Watch this video or read on for key highlights from the talk.
Bibi starts by observing that economists and policymakers tend to think that we make rational decisions without emotion and that we weigh up the costs and benefits. But you only have to look around to see that this isn’t right. What people say is often quite different from what they do. We usually prefer a smaller present reward to a larger later reward – it’s what behavioural scientists call present bias and it explains irrational behaviour.
Behavioural science focuses on how and why people behave in the way that they do, and on helping us make better decisions.
The importance of diversity
Bibi then looks at how diversity in its many forms is key to creating conditions for creative problem-solving, and how we make decisions and make sense of the world. Building diverse and equitable teams is something we can all contribute to as product people, she says.
She runs through groupthink – imagining a typical team meeting and showing how it’s so easy not to consider other perspectives. Groupthink is worse when a team is homogeneous – it becomes an echo chamber.
Diverse teams by definition bring together different perspectives and ultimately lead to better, more nuanced ideas and more innovation. But diversity in a team must be managed well or it can lead to conflict, resistance and mistrust. People need an inclusive environment to thrive.
She then runs through the theory of System 1 and System 2 thinking and its role in different types of bias. System 1 thinking is quick and automatic, System 2 is slow and deliberate. Bibi focuses on unconscious bias and its role in diversity.
Bibi then shows that the work that most companies do to remove bias from decision-making doesn’t work.
It’s more powerful to focus on designing better systems so that bias doesn’t get the chance to hijack our decisions, she adds.
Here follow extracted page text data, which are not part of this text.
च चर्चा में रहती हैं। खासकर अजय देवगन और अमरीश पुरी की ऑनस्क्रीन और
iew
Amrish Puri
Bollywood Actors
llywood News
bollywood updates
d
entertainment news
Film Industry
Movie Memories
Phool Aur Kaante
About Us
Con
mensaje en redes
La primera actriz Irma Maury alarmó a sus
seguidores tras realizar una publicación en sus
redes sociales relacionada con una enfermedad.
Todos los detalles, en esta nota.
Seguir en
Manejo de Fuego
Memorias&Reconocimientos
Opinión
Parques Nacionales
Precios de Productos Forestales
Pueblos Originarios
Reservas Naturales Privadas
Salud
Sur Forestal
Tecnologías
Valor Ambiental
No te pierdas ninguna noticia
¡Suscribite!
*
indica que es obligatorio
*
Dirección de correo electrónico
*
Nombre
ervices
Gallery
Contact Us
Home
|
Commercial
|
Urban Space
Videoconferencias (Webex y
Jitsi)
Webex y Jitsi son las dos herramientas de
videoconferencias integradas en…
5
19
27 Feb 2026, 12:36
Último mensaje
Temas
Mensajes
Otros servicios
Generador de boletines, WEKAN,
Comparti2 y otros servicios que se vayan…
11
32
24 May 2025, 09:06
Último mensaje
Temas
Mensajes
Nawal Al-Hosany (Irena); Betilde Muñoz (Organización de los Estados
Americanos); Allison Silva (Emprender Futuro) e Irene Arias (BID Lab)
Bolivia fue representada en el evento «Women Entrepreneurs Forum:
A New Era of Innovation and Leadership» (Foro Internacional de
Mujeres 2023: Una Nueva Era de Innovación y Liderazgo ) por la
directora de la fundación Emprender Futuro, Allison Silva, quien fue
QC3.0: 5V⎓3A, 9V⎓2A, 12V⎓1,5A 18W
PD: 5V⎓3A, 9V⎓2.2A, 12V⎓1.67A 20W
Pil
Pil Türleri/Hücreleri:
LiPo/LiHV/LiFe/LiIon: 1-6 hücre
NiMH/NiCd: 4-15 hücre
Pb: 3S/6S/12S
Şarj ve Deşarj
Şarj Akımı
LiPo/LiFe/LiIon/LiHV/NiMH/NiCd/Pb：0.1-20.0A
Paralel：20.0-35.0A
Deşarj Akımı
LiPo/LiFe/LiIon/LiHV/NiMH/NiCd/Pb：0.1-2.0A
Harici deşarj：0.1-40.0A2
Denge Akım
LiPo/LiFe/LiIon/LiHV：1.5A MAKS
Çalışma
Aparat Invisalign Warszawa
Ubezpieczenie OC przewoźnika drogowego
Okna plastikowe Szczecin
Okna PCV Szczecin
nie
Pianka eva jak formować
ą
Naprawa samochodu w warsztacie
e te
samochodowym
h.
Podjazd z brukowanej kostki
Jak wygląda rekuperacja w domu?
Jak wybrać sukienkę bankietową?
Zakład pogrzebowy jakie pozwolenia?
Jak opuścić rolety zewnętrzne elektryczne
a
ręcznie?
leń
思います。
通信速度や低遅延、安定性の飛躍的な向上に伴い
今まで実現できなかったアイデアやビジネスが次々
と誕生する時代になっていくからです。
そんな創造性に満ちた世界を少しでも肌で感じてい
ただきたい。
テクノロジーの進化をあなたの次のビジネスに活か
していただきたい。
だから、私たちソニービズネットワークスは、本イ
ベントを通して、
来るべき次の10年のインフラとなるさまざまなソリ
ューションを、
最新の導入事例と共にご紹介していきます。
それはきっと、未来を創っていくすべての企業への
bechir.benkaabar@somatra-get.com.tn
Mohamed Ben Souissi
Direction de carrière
Evidence-based strategies that make a difference
How can we make our workplaces work for everyone?
Invite unique perspectives and celebrate them
We naturally listen to the powerful and senior voice in the room, and this can lead to groupthink. But we only solve big problems when people feel a sense of shared ownership and mission. To enable inclusive meetings Bibi suggests:
- get a different person from the team to lead your meeting each week
- Invite junior team members to speak before the senior team member
- Find different ways to ask questions
- Encourage people to post ideas and questions anonymously in the chat
- Share notes after a meeting and invite asynchronous comments so everyone has a chance to contribute
Build bridges across differences
Prejudice breaks down when we spend time with people from different backgrounds. It enables us to understand commonalities and breaks down barriers.
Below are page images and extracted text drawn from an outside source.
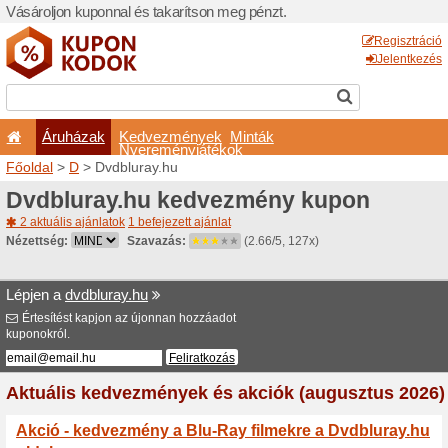
Vásároljon kuponnal és taka
Áruházak
Kedvezm
Nyeremé
Főoldal
>
D
> Dvdbluray.hu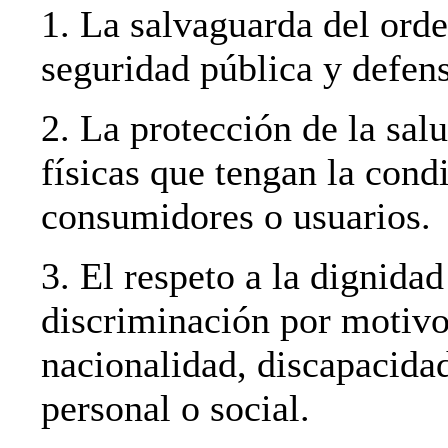
1. La salvaguarda del orde
seguridad pública y defens
2. La protección de la sal
físicas que tengan la cond
consumidores o usuarios.
3. El respeto a la dignidad
discriminación por motivos
nacionalidad, discapacidad
personal o social.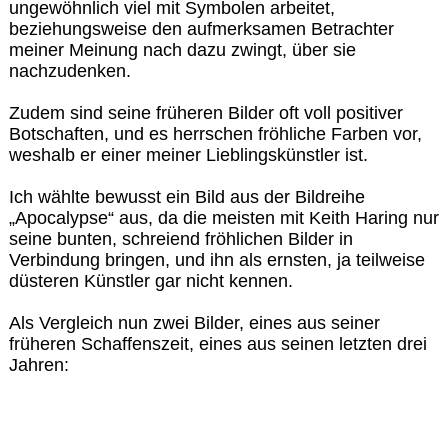
ungewöhnlich viel mit Symbolen arbeitet,
beziehungsweise den aufmerksamen Betrachter
meiner Meinung nach dazu zwingt, über sie
nachzudenken.
Zudem sind seine früheren Bilder oft voll positiver
Botschaften, und es herrschen fröhliche Farben vor,
weshalb er einer meiner Lieblingskünstler ist.
Ich wählte bewusst ein Bild aus der Bildreihe
„Apocalypse“ aus, da die meisten mit Keith Haring nur
seine bunten, schreiend fröhlichen Bilder in
Verbindung bringen, und ihn als ernsten, ja teilweise
düsteren Künstler gar nicht kennen.
Als Vergleich nun zwei Bilder, eines aus seiner
früheren Schaffenszeit, eines aus seinen letzten drei
Jahren:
- Experiment with random coffees across levels and across teams
Recruit the best evidence
The cost of a bad hire can be as much as 50% of the first year’s salary. Think differently at interviews. Past work experience is also not a good indicator of future performance, it’s much better to prioritise a take-home task and follow up with a short chat about it. Blind yourself to the candidate’s name to remove any unconscious bias,
Be specific and focus on behaviours in feedback
About 95% use performance appraisals and they can be a strong barrier to equal opportunities. Majority groups are often judged on their potential, minority groups are judged on past performance.
- Make your feedback specific. Instead of “be more assertive next quarter” say “I notice you didn’t lead on product discovery, I think you’re ready to take on the challenge”.
- Use a framework to help guide your feedback, it reduces ambiguity.
Bibi finishes by asking us to think about what’s at stake: “We need everyone’s most innovative ideas to help us face today’s most pressing global challenges.”